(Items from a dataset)
= Beginning of Section =

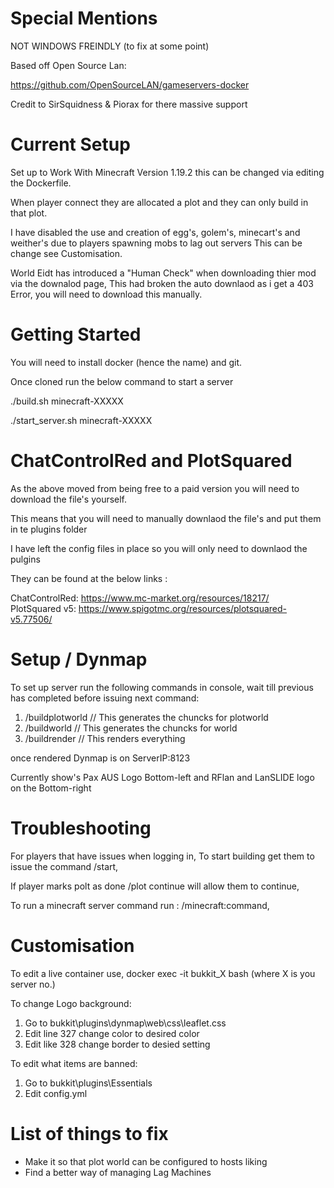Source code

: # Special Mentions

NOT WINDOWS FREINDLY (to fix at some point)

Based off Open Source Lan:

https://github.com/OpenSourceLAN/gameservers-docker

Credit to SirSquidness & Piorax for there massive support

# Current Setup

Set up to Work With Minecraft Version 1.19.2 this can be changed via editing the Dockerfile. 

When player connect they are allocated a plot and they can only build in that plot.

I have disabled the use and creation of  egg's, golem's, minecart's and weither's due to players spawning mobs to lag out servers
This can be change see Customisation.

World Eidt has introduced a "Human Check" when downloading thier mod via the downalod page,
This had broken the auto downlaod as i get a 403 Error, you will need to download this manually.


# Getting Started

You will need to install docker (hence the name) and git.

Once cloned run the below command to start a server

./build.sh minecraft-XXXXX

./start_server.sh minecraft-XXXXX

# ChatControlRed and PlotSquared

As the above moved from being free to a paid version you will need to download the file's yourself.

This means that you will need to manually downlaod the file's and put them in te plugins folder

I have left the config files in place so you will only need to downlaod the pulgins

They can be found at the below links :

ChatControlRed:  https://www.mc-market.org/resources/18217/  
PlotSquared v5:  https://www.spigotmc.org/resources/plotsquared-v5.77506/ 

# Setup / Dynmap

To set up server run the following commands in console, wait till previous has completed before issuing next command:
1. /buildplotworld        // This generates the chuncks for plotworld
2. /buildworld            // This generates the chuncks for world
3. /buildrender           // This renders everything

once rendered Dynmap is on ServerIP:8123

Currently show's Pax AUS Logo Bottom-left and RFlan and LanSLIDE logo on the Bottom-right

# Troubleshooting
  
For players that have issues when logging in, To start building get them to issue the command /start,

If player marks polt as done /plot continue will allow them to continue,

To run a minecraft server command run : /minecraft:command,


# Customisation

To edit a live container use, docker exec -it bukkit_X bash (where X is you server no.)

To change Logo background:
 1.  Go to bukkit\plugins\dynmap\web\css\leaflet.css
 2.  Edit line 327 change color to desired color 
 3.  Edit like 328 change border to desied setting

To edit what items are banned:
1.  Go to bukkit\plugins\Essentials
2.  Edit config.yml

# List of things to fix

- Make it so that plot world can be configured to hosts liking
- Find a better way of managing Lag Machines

= End of Section =
= Beginning of Section =

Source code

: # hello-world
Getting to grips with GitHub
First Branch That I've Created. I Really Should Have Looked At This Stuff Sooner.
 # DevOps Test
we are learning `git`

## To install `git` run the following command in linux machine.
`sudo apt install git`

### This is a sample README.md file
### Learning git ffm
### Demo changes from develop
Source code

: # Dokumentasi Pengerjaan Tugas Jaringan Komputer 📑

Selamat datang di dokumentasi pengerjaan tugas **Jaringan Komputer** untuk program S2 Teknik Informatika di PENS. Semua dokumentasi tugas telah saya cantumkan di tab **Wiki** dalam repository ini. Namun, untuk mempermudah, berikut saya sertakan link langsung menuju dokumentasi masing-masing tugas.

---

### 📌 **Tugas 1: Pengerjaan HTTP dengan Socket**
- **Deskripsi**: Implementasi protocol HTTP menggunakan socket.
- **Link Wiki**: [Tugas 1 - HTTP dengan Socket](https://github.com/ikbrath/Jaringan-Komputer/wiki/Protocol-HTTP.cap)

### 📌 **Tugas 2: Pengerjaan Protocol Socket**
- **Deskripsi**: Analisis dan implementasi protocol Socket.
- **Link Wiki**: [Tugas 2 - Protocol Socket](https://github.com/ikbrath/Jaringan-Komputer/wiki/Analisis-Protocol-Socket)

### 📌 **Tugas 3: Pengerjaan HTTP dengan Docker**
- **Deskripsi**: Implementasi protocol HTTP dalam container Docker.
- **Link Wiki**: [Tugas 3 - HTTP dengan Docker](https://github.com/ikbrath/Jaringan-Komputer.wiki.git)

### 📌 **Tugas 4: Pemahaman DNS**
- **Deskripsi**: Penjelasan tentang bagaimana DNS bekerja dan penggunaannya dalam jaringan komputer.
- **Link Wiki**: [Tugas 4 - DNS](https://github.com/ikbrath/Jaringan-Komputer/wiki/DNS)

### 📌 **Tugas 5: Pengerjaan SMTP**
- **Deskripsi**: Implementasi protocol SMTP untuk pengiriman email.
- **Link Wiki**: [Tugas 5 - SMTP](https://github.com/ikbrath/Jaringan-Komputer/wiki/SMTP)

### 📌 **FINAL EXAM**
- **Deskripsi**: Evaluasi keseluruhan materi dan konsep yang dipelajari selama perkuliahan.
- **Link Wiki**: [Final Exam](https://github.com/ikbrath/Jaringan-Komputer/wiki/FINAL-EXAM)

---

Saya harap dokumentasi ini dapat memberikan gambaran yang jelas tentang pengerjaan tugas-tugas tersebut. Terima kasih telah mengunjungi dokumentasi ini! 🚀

= End of Section =
= Beginning of Section =

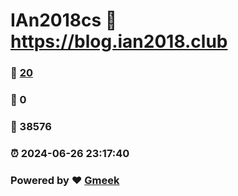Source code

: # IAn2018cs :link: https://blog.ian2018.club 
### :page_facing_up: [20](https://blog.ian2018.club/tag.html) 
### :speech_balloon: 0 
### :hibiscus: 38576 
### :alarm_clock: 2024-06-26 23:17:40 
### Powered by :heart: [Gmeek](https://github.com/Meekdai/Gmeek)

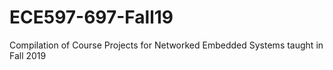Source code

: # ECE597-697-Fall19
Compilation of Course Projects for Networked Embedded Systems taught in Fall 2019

= End of Section =

Find the word "need" in the records. Copy every line it appears in.

_Written solution:_
This had broken the auto downlaod as i get a 403 Error, you will need to download this manually.
You will need to install docker (hence the name) and git.
As the above moved from being free to a paid version you will need to download the file's yourself.
This means that you will need to manually downlaod the file's and put them in te plugins folder
I have left the config files in place so you will only need to downlaod the pulgins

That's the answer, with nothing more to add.